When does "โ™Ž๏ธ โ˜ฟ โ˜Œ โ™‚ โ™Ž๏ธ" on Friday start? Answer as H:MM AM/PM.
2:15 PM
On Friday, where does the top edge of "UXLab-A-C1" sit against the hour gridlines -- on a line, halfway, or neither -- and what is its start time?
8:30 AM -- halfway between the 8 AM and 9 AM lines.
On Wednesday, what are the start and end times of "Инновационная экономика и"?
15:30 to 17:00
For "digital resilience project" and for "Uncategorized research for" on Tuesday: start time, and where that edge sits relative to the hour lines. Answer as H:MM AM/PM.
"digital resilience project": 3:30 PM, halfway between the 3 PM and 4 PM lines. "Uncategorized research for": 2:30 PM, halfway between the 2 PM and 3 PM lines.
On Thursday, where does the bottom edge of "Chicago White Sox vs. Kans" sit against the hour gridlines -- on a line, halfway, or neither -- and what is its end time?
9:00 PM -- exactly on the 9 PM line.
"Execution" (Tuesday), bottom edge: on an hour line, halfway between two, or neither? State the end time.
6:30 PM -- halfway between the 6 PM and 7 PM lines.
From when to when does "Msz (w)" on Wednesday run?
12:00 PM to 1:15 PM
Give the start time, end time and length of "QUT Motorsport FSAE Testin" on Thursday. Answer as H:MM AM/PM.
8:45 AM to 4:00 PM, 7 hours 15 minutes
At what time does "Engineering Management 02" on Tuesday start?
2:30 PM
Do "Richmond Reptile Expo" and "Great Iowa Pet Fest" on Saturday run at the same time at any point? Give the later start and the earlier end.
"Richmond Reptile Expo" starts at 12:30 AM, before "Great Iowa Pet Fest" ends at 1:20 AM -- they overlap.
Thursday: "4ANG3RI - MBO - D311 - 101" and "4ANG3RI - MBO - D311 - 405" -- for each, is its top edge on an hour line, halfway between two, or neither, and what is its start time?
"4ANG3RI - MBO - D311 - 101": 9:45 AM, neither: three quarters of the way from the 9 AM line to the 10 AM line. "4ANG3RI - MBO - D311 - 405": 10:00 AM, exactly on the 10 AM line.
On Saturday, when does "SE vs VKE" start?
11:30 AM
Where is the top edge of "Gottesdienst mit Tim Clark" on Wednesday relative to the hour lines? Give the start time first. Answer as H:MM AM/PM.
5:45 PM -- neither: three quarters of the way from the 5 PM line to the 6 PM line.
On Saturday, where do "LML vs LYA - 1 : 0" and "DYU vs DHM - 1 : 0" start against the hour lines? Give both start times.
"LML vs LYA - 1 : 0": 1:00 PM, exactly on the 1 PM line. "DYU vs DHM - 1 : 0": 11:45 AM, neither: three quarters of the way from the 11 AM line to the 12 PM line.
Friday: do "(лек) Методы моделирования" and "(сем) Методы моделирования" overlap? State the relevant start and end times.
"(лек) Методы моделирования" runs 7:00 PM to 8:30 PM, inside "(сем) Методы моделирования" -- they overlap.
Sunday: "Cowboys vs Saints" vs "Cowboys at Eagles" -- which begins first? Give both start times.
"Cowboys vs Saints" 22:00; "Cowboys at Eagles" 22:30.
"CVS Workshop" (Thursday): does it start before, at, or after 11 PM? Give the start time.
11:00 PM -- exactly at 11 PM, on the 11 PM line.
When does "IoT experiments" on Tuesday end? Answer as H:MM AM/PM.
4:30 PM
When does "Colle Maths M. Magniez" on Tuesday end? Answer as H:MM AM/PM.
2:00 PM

Task goal: Copy out all the items above, each with its answer, word for word.

Solution:
When does "โ™Ž๏ธ โ˜ฟ โ˜Œ โ™‚ โ™Ž๏ธ" on Friday start? Answer as H:MM AM/PM.
2:15 PM
On Friday, where does the top edge of "UXLab-A-C1" sit against the hour gridlines -- on a line, halfway, or neither -- and what is its start time?
8:30 AM -- halfway between the 8 AM and 9 AM lines.
On Wednesday, what are the start and end times of "Инновационная экономика и"?
15:30 to 17:00
For "digital resilience project" and for "Uncategorized research for" on Tuesday: start time, and where that edge sits relative to the hour lines. Answer as H:MM AM/PM.
"digital resilience project": 3:30 PM, halfway between the 3 PM and 4 PM lines. "Uncategorized research for": 2:30 PM, halfway between the 2 PM and 3 PM lines.
On Thursday, where does the bottom edge of "Chicago White Sox vs. Kans" sit against the hour gridlines -- on a line, halfway, or neither -- and what is its end time?
9:00 PM -- exactly on the 9 PM line.
"Execution" (Tuesday), bottom edge: on an hour line, halfway between two, or neither? State the end time.
6:30 PM -- halfway between the 6 PM and 7 PM lines.
From when to when does "Msz (w)" on Wednesday run?
12:00 PM to 1:15 PM
Give the start time, end time and length of "QUT Motorsport FSAE Testin" on Thursday. Answer as H:MM AM/PM.
8:45 AM to 4:00 PM, 7 hours 15 minutes
At what time does "Engineering Management 02" on Tuesday start?
2:30 PM
Do "Richmond Reptile Expo" and "Great Iowa Pet Fest" on Saturday run at the same time at any point? Give the later start and the earlier end.
"Richmond Reptile Expo" starts at 12:30 AM, before "Great Iowa Pet Fest" ends at 1:20 AM -- they overlap.
Thursday: "4ANG3RI - MBO - D311 - 101" and "4ANG3RI - MBO - D311 - 405" -- for each, is its top edge on an hour line, halfway between two, or neither, and what is its start time?
"4ANG3RI - MBO - D311 - 101": 9:45 AM, neither: three quarters of the way from the 9 AM line to the 10 AM line. "4ANG3RI - MBO - D311 - 405": 10:00 AM, exactly on the 10 AM line.
On Saturday, when does "SE vs VKE" start?
11:30 AM
Where is the top edge of "Gottesdienst mit Tim Clark" on Wednesday relative to the hour lines? Give the start time first. Answer as H:MM AM/PM.
5:45 PM -- neither: three quarters of the way from the 5 PM line to the 6 PM line.
On Saturday, where do "LML vs LYA - 1 : 0" and "DYU vs DHM - 1 : 0" start against the hour lines? Give both start times.
"LML vs LYA - 1 : 0": 1:00 PM, exactly on the 1 PM line. "DYU vs DHM - 1 : 0": 11:45 AM, neither: three quarters of the way from the 11 AM line to the 12 PM line.
Friday: do "(лек) Методы моделирования" and "(сем) Методы моделирования" overlap? State the relevant start and end times.
"(лек) Методы моделирования" runs 7:00 PM to 8:30 PM, inside "(сем) Методы моделирования" -- they overlap.
Sunday: "Cowboys vs Saints" vs "Cowboys at Eagles" -- which begins first? Give both start times.
"Cowboys vs Saints" 22:00; "Cowboys at Eagles" 22:30.
"CVS Workshop" (Thursday): does it start before, at, or after 11 PM? Give the start time.
11:00 PM -- exactly at 11 PM, on the 11 PM line.
When does "IoT experiments" on Tuesday end? Answer as H:MM AM/PM.
4:30 PM
When does "Colle Maths M. Magniez" on Tuesday end? Answer as H:MM AM/PM.
2:00 PM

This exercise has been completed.